WINNIPEG, Manitoba — Political punk thrashers Propagandhi paused a hometown show in the middle of their set to administer a pop quiz which evaluated the audience’s understanding of their lyrical themes, panicked fans reported.
“Propagandhi had just finished melting our faces with the solo at the end of ‘Purina Hall of Fame’ when merch and sound guys started scurrying around the crowd giving out paper and pencils,” recounted a scarred Elaine Motts, who dropped out of high school precisely to avoid situations like this. “Chris Hannah then asked ten questions, while Sulynn walked around the crowd watching for cheating and Todd screamed at people for talking. There were questions about Moby Dick, the FBI’s COINTELPRO program, and Ethiopian emperors. I definitely failed. Fuck, I’m going to have to retake remedial punk at the NOFX farewell tour before I can attempt to pass Propgandhi again.”
Members of the band admitted frustration at their audiences’ ignorance pertaining to the subject matter of their catalog.
“I can only listen to someone butcher the phrase ‘Mate Ka Moris Ukun Rasik An’ before I wonder if our messages are sinking in,” explained drummer Jord Samolesky, who devised the evaluation method. “We’re calling it No Punk Left Behind, and I think it’s really starting to show results. We’ve always been about more than just sick riffs and insane drum fills, we are edutainment à la the Oregon Trail. People complain that the tests are too hard, but we recently added extra credit like listing hosts of Hockey Night in Canada.”

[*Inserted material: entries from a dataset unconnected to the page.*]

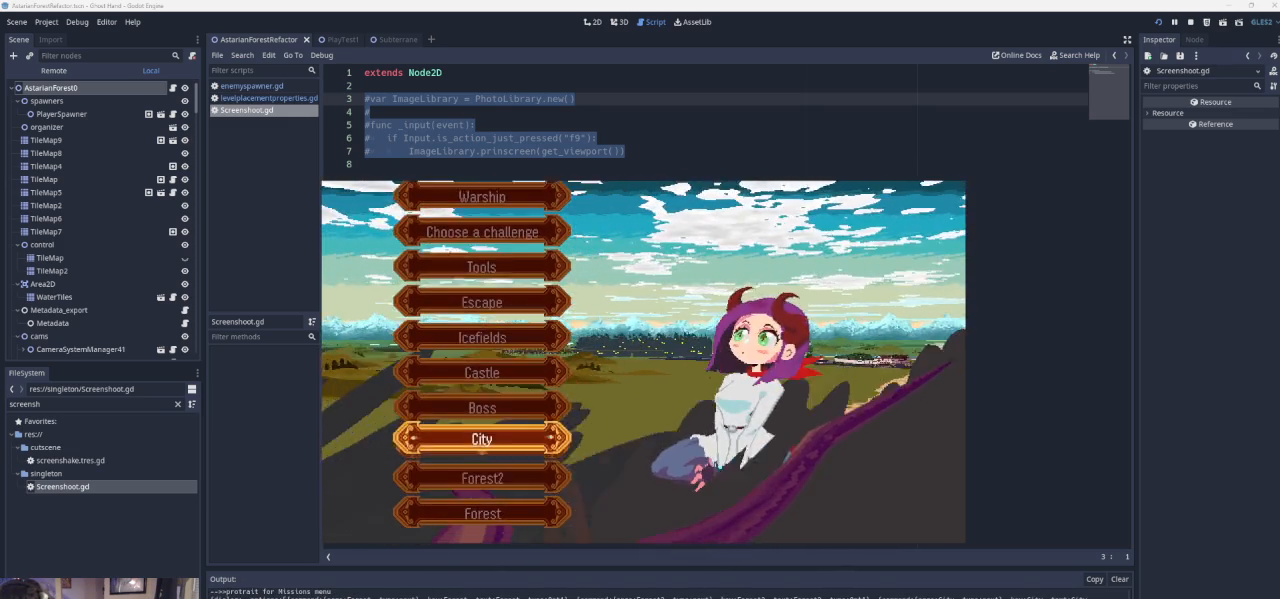
{"buttons": ["DPAD_DOWN"], "left_stick": "center", "events": [[33, "DPAD_DOWN", "down"], [100, "DPAD_DOWN", "up"], [500, "DPAD_DOWN", "down"]]}
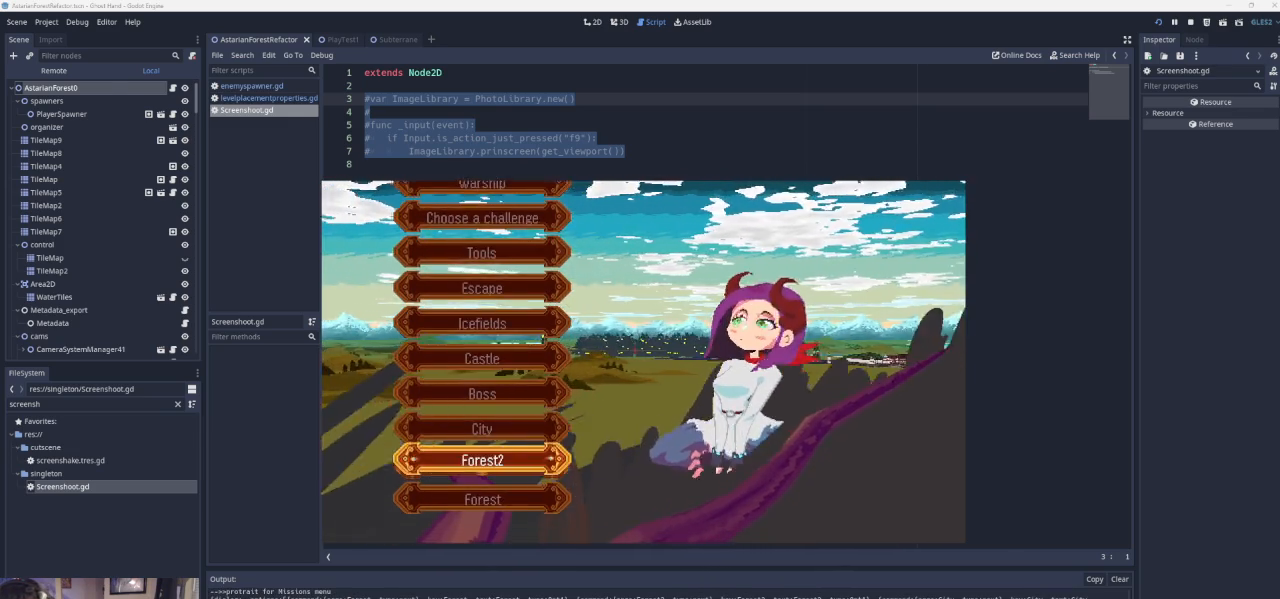
{"buttons": [], "left_stick": "center", "events": [[67, "DPAD_DOWN", "up"], [133, "SQUARE", "down"], [300, "SQUARE", "up"], [367, "DPAD_DOWN", "down"], [433, "DPAD_DOWN", "up"]]}
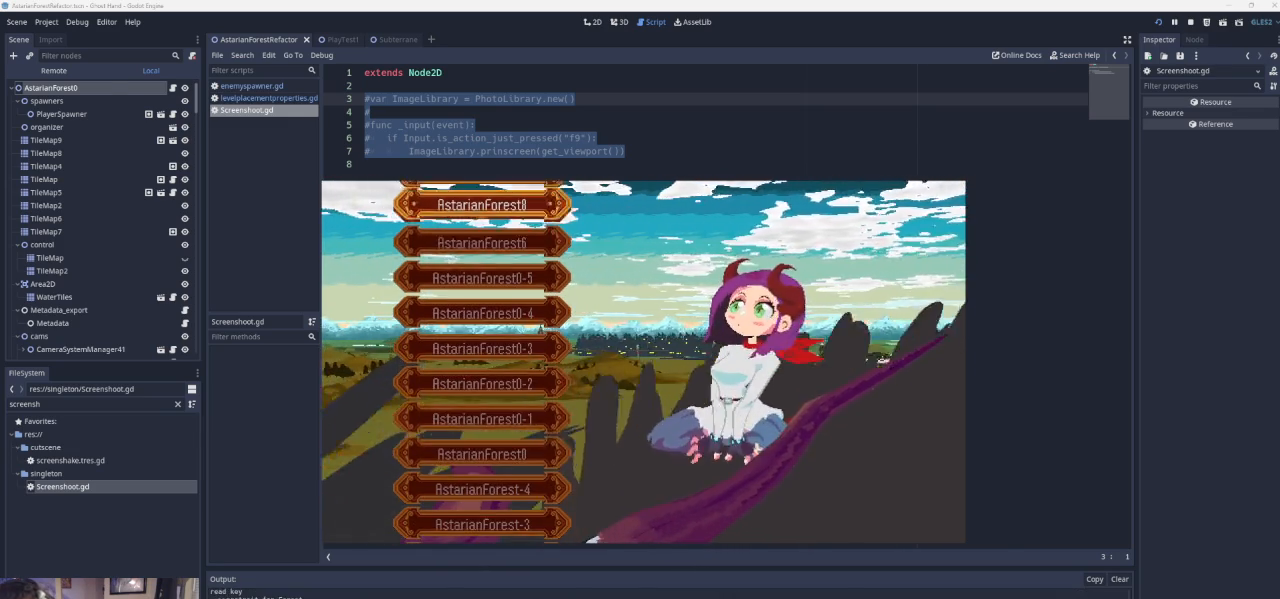
{"buttons": ["CIRCLE"], "left_stick": "center", "events": [[33, "DPAD_DOWN", "down"], [167, "DPAD_DOWN", "up"], [400, "DPAD_UP", "down"], [467, "DPAD_UP", "up"], [500, "CIRCLE", "down"]]}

Educators praised the Manitoba band for their insistence on combining education with art.
“It appears to already have an influence on other bands. The Lawrence Arms stopped a show last night to administer a class on taste pairing cigarettes with well whiskeys,” said Dr. Orin Marklard, dean of the Department of Education at The University of Winnipeg. “Propagandhi’s subject matter is astonishingly difficult. I could only answer one or two questions, but admittedly I’m more of a ‘How to Clean Everything’ fan than any of their later work.”
Reports indicate Propagandhi’s sellout show the following night was sparsely attended with the band receiving over 800 emails about the sudden deaths of audience members’ grandmothers.